1. Where does the title of the book come from? What is Arcadia, and why do you think the author chose this title for the novel? How might the title serve as a clue that suggests or otherwise echoes the major themes of the text?
2. What is Anterwold? Why does Henry Lytten write about this place, and what characteristics does he give it? What are some of his major influences in the creation of this world?
3. Consider what the book has to say about the subject of history and our past. Angela is trying to find out how easy—or difficult—it is to change the course of history. What does she determine? What does the book suggest about the relationship between the past and the future?
4. How many points of view are represented in the book? Who are the narrators of the stories contained within the novel, and how does the shifting perspective affect your interpretation of the story? Does any one point of view seem to stand out from all the rest?
5. Consider the theme of morality. Can readers easily identify who is “good” and who is “bad”? What do the intentions and motives of certain characters—Oldmanter, or Angela, or Alex Chang, for instance—reveal to us about their nature? Does the book present a particular vision of morality? Discuss.
6. Evaluate setting. What settings does Pears employ in Arcadia? Does any one setting stand out from all the rest? What themes does each setting help to reveal or reinforce?
7. Consider utopia and dystopia as a motif in the book. How would the various characters in Arcadia define utopia? Would their definitions be consistent with one another? Which character or group of characters do you think is correct about creating a society that “works,” as Henry Lytten would say?
8. Evaluate the theme of time. How is time represented or defined within the book, and what does this indicate about the relationship between past and present as well as cause and effect? Why does Angela believe that elderly people with dementia or Alzheimer’s are more in tune with the true nature of time?
9. Consider representations of status or social class in the book. How is status or class determined amongst the different groups of characters? What allows a character to achieve a high rank in each time and place? Does there seem to be social mobility in any of these places? If so, what allows or causes characters to shift positions?
10. Examine the theme of loyalty in the book. What examples of loyalty or disloyalty are depicted therein? To what are the characters faithful? Does the loyalty of the characters shift or remain consistent? Does Pears’s overall treatment of loyalty propose anything about human nature?
11. What does the novel suggest about identity? Are the characters easily identified in the various storylines? Is the identity of any particular character surprising, and if so, why? Does the book suggest whether identity is a static or fluid state? What seems to determine or shape the identity of the characters?
12. How does Arcadia uphold or otherwise defy traditional notions of genre? Is the book easily categorized? Explain. What genres are represented therein?
13. Evaluate the theme of storytelling. What is the role of the storyteller within the novel, and how are the storytellers treated in each time and place? What might this suggest about the purpose of storytelling?
14. How many stories does Arcadia contain? What stories influence Henry Lytten’s tale, and what stories influence Arcadia as a whole? What do these influences indicate about literary discourse and the relationships amongst texts?

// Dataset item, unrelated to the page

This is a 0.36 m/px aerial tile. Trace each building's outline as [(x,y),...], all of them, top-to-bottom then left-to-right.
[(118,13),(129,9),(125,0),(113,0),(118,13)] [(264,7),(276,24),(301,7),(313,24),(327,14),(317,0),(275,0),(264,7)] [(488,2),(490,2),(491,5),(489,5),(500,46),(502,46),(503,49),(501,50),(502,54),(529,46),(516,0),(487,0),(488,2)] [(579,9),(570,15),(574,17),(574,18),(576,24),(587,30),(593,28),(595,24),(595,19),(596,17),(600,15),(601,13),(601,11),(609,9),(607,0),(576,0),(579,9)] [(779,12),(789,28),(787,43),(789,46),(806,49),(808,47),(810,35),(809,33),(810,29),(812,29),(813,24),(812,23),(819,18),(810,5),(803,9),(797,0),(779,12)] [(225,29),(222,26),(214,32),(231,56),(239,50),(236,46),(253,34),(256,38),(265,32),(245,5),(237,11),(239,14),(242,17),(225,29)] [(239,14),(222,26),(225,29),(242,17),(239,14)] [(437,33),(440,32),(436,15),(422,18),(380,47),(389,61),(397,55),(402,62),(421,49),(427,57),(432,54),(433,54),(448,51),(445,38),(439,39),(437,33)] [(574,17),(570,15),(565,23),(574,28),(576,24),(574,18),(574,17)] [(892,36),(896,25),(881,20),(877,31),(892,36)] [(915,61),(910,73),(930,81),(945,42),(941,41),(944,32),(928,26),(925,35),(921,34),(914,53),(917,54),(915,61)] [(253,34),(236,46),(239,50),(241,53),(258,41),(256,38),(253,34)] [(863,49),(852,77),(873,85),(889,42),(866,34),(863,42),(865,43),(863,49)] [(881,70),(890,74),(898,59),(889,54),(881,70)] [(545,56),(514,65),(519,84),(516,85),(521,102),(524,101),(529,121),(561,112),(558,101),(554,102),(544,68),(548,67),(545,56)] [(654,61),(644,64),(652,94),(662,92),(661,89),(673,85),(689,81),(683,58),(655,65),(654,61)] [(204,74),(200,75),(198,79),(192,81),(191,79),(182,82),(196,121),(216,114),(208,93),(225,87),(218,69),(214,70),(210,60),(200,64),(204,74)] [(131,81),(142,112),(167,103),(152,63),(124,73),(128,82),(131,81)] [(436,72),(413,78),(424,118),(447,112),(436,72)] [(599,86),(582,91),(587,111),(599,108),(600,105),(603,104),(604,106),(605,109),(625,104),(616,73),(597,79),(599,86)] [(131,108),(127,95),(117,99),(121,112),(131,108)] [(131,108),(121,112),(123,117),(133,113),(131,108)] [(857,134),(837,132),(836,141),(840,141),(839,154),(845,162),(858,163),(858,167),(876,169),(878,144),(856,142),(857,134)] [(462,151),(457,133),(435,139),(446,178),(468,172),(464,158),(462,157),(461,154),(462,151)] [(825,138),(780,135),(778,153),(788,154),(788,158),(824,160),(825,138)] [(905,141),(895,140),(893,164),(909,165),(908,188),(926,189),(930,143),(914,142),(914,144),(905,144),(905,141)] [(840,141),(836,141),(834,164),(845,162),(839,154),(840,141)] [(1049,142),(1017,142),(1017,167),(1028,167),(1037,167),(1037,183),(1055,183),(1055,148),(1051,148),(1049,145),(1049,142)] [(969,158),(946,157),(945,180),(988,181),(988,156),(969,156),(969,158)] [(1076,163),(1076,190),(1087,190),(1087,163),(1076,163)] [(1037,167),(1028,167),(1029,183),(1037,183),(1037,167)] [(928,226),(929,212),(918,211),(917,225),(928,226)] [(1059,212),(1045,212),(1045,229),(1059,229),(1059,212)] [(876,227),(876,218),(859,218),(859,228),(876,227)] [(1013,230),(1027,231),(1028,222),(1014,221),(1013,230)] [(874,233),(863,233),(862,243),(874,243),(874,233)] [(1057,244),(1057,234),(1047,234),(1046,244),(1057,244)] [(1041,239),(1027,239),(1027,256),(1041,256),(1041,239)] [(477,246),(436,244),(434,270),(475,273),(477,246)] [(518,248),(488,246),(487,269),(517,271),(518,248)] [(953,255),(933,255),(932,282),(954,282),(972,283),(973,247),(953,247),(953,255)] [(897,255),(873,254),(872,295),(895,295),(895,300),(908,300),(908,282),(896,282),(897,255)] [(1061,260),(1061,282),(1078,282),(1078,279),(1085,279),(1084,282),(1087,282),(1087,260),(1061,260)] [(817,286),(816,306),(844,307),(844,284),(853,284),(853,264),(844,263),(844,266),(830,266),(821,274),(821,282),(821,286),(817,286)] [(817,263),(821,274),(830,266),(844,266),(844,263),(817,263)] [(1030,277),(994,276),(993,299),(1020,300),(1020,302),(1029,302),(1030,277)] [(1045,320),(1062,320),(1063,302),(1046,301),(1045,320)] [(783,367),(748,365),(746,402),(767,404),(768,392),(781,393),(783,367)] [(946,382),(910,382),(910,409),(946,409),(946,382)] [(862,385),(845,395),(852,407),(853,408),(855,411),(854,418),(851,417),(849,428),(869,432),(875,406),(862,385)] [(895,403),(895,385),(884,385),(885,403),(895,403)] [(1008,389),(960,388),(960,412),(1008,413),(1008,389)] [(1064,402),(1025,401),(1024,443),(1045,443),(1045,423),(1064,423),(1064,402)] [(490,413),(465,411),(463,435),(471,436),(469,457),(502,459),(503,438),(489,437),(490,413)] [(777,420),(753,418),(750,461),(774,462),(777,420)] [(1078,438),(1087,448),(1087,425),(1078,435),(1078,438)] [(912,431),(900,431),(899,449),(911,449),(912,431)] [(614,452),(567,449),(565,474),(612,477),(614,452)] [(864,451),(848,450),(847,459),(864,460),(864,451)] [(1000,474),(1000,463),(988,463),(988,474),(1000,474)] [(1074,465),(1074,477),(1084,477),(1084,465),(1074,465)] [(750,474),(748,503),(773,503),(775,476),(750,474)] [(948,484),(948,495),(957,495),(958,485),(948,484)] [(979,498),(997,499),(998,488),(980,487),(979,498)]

15. In Arcadia, minor characters are revealed as major characters and major characters become minor ones, depending on which storyline a reader focuses on. What are some examples of this, and what might this convey about our own relationships to one another?
16. What is the Devil’s Handwriting? Who wants to find it and what do they want to do with it? Why is it significant to those who want to get their hands on it? Is it recovered? What does it ultimately reveal?
17. Consider the treatment of colonization and the treatment of indigenous peoples as a theme of the book. What does the novel suggest about this topic? How does Pears tackle the idea of the foreign in the novel?
18. Who are the Renegades, and what are some of their beliefs? Why do the elite scientists hope to contain them? Which group do you identify with more, in terms of what they wish to uphold and accomplish?
19. The author has revealed in interviews that Arcadia was conceived and written with the help of software. Discuss the role of technology in the formation and arrangement of the book. Do you think that the use of technology in the creation of this book was a success? Why or why not?
20. Evaluate the final chapter of the novel. Were you surprised at the conclusion? Explain. How does the conclusion relate to the overall structure of the book and the major themes of Arcadia?